• **Passage to read**:
- Opening Delimiter -
If I read it correctly in the linked website I did not find an EPA endorsement of this product, nor testing data for emissions. It indicates that the EPA in 1992 determined that this was too small an industry to note and therefore is not regulating burners under 500K Btus that burn off-specification oil. They seem to sidestep the issue of heavy metals in the emissions completely in these burners, which would be my main concern. I can dig being frugal and using these in a rural environment on a limited basis is probably fine. But I would not encourage their widespread usage in urban areas.


----------



## bogydave (Jan 26, 2011)

You are right, it don't cover the epa certifications process. Didn't mean it to.
Just one link, I found, for referencing waste oil burning.
Recycled oil, not waste oil in today's language may be more accurate.

Slamming a guy for burning used engine oil, just didn't sound right to me.  Sorry.

We Alaskans burn oil. That's bad

Thank you Hogwildz

In my old non-cat stove, I would burn  wood scraps, cardboard & paper. Not good for the cat stove I have now. 
Many with out cat stove, burn various burnables  successfully & get good heat out put. The guy who bought my old stove, wanted it so he could.
I do miss small "junk fires" but am happy I upgraded, better efficiency long term. Just have to go the the dump more often.


----------



## littlesmokey (Jan 26, 2011)

The problem with manufactured wood is the binders/glues that are used and the material added to reinforce the wood fibers. Some and soon many landfills will not accept "pressed board and chip board) the rules are out on plywood. What you are doing is releasing carcinogens when you burn these products. Remember the flap over the "Toxic Trailers" used in New Orleans. Landfills are finding the chemicals are leaching out. Some end up in ground water, and back into our daily environments. The really bad thing about packing material is it is not regulated. Skids from overseas made of anything but real hard woods may be full of things that are banned in the US for years. Check out Melamine from China... This may be banned soon from import. This is not the same as "formica counter top material" This is the shiny finish used on all kinds of products from furniture to tableware. This product and heat are deadly. Remember the warning about aircraft fires,,,, get out because breathing the burning air will kill you before the fire gets to you.
- Closing Delimiter -
• **Task set**:
- 1) From the stove forum thread, list the materials the poster bogydave burned in his old non-cat stove.
- 2) Pick up the stove forum thread after its final sentence and extend it.

• **Information**:
- Opening Delimiter -
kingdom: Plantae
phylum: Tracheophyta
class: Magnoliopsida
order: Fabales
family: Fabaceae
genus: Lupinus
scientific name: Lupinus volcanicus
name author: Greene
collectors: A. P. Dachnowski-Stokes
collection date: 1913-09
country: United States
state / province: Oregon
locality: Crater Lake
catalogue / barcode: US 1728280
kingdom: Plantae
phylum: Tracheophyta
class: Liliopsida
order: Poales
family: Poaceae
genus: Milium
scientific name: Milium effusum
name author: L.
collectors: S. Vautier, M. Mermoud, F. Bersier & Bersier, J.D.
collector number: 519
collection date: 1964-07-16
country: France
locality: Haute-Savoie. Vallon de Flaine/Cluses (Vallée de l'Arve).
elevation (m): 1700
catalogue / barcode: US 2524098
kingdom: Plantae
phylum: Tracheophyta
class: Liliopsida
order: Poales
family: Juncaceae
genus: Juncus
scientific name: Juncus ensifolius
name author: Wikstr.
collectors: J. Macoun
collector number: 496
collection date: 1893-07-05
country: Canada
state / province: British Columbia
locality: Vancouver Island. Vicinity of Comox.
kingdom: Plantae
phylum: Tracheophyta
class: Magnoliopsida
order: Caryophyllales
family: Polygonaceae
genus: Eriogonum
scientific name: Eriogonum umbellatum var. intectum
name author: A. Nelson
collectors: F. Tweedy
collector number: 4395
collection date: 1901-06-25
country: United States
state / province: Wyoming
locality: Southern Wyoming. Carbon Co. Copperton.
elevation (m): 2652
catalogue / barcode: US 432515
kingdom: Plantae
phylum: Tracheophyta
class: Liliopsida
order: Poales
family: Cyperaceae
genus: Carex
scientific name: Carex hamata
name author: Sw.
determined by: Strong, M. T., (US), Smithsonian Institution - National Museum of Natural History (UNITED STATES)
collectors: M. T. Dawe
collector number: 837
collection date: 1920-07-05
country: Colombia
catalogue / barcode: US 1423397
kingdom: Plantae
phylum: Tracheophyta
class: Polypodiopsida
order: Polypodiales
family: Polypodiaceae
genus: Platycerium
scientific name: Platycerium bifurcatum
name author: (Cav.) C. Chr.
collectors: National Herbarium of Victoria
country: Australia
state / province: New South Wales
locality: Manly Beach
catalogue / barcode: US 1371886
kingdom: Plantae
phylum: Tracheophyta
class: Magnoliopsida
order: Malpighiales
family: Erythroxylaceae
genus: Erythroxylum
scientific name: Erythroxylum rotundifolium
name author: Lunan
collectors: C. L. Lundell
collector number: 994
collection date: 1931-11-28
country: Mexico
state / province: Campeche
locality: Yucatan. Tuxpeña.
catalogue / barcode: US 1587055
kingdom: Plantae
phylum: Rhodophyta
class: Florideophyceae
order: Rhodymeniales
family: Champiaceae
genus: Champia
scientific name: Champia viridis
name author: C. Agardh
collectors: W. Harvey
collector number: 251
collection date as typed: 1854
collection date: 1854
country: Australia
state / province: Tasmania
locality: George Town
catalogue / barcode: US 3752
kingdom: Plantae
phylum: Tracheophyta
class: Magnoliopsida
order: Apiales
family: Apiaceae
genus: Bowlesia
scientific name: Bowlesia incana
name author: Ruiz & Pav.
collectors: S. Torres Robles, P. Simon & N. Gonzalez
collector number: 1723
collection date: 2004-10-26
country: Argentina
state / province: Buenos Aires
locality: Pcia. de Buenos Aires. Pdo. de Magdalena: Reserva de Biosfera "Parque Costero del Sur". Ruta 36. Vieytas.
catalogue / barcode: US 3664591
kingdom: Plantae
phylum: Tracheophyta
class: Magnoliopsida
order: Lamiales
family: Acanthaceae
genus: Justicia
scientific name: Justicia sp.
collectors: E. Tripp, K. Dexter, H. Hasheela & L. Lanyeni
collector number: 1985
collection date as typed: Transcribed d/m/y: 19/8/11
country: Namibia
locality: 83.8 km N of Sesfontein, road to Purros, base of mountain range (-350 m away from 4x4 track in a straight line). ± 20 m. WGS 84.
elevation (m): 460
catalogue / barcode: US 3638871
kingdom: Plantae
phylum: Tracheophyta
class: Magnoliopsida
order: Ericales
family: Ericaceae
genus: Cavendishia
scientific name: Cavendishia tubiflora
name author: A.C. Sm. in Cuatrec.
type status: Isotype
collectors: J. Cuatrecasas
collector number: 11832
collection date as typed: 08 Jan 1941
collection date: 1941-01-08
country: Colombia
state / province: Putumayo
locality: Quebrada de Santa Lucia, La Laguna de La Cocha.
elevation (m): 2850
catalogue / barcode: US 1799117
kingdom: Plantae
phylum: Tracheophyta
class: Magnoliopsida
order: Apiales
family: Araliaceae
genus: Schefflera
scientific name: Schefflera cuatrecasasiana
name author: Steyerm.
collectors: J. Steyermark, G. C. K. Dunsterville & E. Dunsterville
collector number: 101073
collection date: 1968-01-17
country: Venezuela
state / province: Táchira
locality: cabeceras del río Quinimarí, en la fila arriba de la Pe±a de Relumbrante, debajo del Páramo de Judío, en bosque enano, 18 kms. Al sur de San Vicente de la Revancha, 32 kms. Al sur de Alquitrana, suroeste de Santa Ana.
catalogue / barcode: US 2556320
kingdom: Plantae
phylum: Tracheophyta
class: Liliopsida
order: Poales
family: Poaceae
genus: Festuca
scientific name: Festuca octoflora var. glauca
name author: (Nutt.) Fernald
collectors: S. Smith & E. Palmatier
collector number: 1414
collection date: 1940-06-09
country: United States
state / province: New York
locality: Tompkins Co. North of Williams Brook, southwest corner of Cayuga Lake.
- Closing Delimiter -
• **Activity answers**:
- 1) wood scraps, cardboard, paper

- 2)
For those not aware. Many areas are banning waste oil burners in all but the largest facilities that can filter the oil. And the burners are certainly not a drip in the stove, but high tech fuel injection systems. That is coming very soon through out the country. For your waste oil, take it to the lube shop. They have the containers to store it and are required by law to send it to the oil recycler. All those off brand oils in the cheapy parts stores are made from it.


----------



## littlesmokey (Jan 26, 2011)

And before you all jump on the pellet burners....Pellets are all wood, no added binder. The natural lignin is the binder. Pellets are all wood, and sometimes cleaner than wood splits because they have no bark.


----------



## bogydave (Jan 27, 2011)

littlesmokey said:
			
		

> And before you all jump on the pellet burners....Pellets are all wood, no added binder. The natural lignin is the binder. Pellets are all wood, and sometimes cleaner than wood splits because they have no bark.




Good point

I think that's the same for many the formed woodstove & fireplace pressed logs.
Just wood.
Pressed into shape wet, then dried. The fibers hold them together.


----------



## Backwoods Savage (Jan 27, 2011)

When in doubt, throw it out.


----------



## littlesmokey (Jan 27, 2011)

bogydave said:
			
		

> littlesmokey said:
> 
> 
> 
> ...



Same process, just bigger dies and larger presses. Oh, and they don't wet the dust actually, it is a specific moisture content not sure by 12% rings somewhere. Generally the raw material has to be dried. It's the cell material that holds it together, not added moisture. Driers are the second largest expense, I heard.


----------



## Hogwildz (Jan 27, 2011)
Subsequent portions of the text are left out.